Le président de l’Agence de la santé publique du Canada (ASPC) juge « inacceptable » qu’une fonctionnaire responsable des services de santé aux voyageurs ait accepté un voyage payé par Air Canada pour faire la promotion des vacances dans le Sud cet automne, alors que le gouvernement demande aux citoyens d’éviter les voyages non essentiels.

Le Globe and Mail révélait jeudi que Dominique Baker, une gestionnaire au Bureau des services de santé des voyageurs et aux frontières de l’Agence de la santé publique, a agi comme influenceuse pour le compte de Air Canada cet automne, afin de faire la promotion des destinations soleil. Elle et une de ses amies ont reçu un voyage payé en Jamaïque et ont fait des publications commanditées à cet effet sur les réseaux sociaux.

« L’un de nos deux majordomes vient de nous apporter des pina coladas. Non, nous ne blaguons pas – nous avons deux majordomes », se réjouissait-elle dans une vidéo.

« Je n’aurais pas dû y aller »

« L’Agence a constamment répété aux Canadiens qu’ils devraient éviter les voyages pendant la pandémie. Il est donc tout à fait inacceptable que les employés ignorent ces consignes », a déploré le président de l’Agence de la santé publique du Canada, Iain Stewart, dans une réaction envoyée à La Presse.

Le président dit avoir été mis au courant du voyage commandité en novembre, lorsque les publications de la fonctionnaire sont apparues sur les réseaux sociaux. « L’ASPC a immédiatement réagi et un examen fut entamé. Nous ne formulerons pas de commentaires supplémentaires à ce sujet par respect pour la vie privée de l’employée », a-t-il ajouté.

Mme Baker travaille comme influenceuse sur les réseaux sociaux pour plusieurs compagnies privées en parallèle de son travail dans la fonction publique. Elle est suivie par 45 000 personnes sur Instagram et plus de 26 000 personnes sur YouTube. Elle a publié jeudi un message dans lequel elle admet avoir fait une erreur dans le cadre de son partenariat avec Air Canada.

« Le timing n’était pas bon et je n’aurais pas dû y aller », dit-elle, en incitant les citoyens à rester à la maison et suivre les consignes sanitaires.

Air Canada ignorait sa position dans la fonction publique

Mme Baker n’avait pas répondu à une demande d’entrevue de La Presse au moment d’écrire ces lignes.
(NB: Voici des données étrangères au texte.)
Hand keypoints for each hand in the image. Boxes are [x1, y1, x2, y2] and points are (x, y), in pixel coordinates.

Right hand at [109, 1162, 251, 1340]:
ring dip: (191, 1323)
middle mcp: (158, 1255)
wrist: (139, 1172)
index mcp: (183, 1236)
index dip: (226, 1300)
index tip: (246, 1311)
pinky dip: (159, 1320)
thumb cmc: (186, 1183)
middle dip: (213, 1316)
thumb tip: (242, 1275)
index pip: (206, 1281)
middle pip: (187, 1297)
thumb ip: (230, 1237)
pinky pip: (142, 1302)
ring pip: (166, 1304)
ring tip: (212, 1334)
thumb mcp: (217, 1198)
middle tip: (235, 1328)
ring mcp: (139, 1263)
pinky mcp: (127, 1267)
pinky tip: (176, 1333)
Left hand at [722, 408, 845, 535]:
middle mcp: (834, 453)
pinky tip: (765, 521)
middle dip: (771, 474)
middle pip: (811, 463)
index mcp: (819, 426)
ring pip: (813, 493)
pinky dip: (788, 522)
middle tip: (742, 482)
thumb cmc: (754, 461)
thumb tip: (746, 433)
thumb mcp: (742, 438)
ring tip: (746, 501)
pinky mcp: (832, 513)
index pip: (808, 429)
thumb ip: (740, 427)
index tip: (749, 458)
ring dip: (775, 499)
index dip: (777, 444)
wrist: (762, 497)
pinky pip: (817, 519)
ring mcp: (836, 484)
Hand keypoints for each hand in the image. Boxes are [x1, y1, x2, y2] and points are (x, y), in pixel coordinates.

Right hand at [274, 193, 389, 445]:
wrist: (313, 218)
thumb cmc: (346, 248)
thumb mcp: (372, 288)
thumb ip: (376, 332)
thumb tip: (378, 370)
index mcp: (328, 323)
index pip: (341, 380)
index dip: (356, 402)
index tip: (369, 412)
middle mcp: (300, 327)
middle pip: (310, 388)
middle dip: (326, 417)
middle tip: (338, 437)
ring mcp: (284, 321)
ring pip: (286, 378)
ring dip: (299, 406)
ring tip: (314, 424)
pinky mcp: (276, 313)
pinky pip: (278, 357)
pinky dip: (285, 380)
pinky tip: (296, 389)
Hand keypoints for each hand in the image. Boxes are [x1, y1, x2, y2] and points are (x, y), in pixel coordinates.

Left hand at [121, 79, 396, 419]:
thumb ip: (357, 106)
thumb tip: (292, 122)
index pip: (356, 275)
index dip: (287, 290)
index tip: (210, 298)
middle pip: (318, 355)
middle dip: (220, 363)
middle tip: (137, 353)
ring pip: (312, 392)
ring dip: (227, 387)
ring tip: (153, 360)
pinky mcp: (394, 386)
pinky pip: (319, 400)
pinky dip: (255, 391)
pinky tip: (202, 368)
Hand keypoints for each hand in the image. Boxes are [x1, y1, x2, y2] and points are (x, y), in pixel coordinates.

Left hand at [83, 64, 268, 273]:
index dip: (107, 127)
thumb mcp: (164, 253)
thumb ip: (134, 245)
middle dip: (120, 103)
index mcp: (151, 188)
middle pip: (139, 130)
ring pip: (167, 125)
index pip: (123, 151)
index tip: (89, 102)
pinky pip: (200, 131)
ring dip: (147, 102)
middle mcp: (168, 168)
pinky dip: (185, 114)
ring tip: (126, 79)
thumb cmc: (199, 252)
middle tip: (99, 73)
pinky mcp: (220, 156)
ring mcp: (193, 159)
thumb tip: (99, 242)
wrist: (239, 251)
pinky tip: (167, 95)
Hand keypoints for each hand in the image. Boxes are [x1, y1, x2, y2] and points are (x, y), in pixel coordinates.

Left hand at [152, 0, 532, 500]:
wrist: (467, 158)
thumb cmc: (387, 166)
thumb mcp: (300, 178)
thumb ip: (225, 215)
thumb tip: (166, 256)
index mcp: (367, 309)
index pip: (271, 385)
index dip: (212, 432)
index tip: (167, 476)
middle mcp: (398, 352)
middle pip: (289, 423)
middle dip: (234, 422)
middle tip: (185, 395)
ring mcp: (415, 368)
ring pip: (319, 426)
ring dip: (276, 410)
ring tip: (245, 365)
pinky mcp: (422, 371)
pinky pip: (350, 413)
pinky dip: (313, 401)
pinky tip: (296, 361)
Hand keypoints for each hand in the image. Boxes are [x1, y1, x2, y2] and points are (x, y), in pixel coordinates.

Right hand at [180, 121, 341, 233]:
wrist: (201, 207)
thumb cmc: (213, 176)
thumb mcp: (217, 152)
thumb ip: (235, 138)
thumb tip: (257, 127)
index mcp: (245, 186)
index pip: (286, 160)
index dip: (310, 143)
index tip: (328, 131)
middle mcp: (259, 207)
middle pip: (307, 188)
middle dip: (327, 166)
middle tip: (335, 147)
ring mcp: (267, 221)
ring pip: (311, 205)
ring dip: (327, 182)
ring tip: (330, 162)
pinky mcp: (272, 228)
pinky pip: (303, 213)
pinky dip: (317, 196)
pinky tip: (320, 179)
Air Canada a embauché plusieurs influenceurs pour faire la promotion des voyages sur les réseaux sociaux malgré les demandes des autorités d’éviter les voyages non essentiels. Le transporteur aérien a aussi plusieurs lobbyistes enregistrés pour faire des représentations auprès du gouvernement fédéral, y compris Santé Canada, en lien avec la pandémie actuelle et les mesures prises pour y répondre.

Une porte-parole d’Air Canada a assuré à La Presse que Mme Baker a été recrutée comme influenceuse sans que quiconque au sein de l’entreprise ait connaissance de ses fonctions au sein du gouvernement.

« Son bagage comprend notamment des blogues sur le mode de vie et la beauté ainsi que des partenariats avec de nombreuses marques très connues. Son profil d’influenceuse ne faisait pas mention de son emploi avec le gouvernement. Dans le cadre de l’entente que nous avons conclue en octobre, elle a reçu un voyage gratuit en échange de contenu qu’elle fournirait et qui mettrait notamment l’accent sur notre programme SoinPropre+ à bord et les mesures de santé et sécurité instaurées à l’endroit qu’elle visiterait », explique Pascale Déry, directrice des relations avec les médias pour le Québec chez Air Canada.

La page personnelle de Mme Baker précise aujourd’hui d’entrée de jeu qu’elle travaille comme « fonctionnaire de jour » en plus de son rôle dans la promotion de diverses marques, mais il n’a pas été possible de vérifier si cette information apparaissait sur la page à l’automne dernier.

Les gestionnaires de l’Agence de la santé publique du Canada sont-ils autorisés à agir comme influenceurs pour des entreprises privées en parallèle de leur emploi ? À ce sujet, Iain Stewart souligne que le code d’éthique de la fonction publique oblige les employés à déclarer toute situation qui pourrait être perçue comme un conflit d’intérêts. « Si des preuves démontrent qu’il existe un conflit d’intérêts, la situation est examinée au cas par cas », a-t-il déclaré, sans s’avancer davantage sur ce cas précis.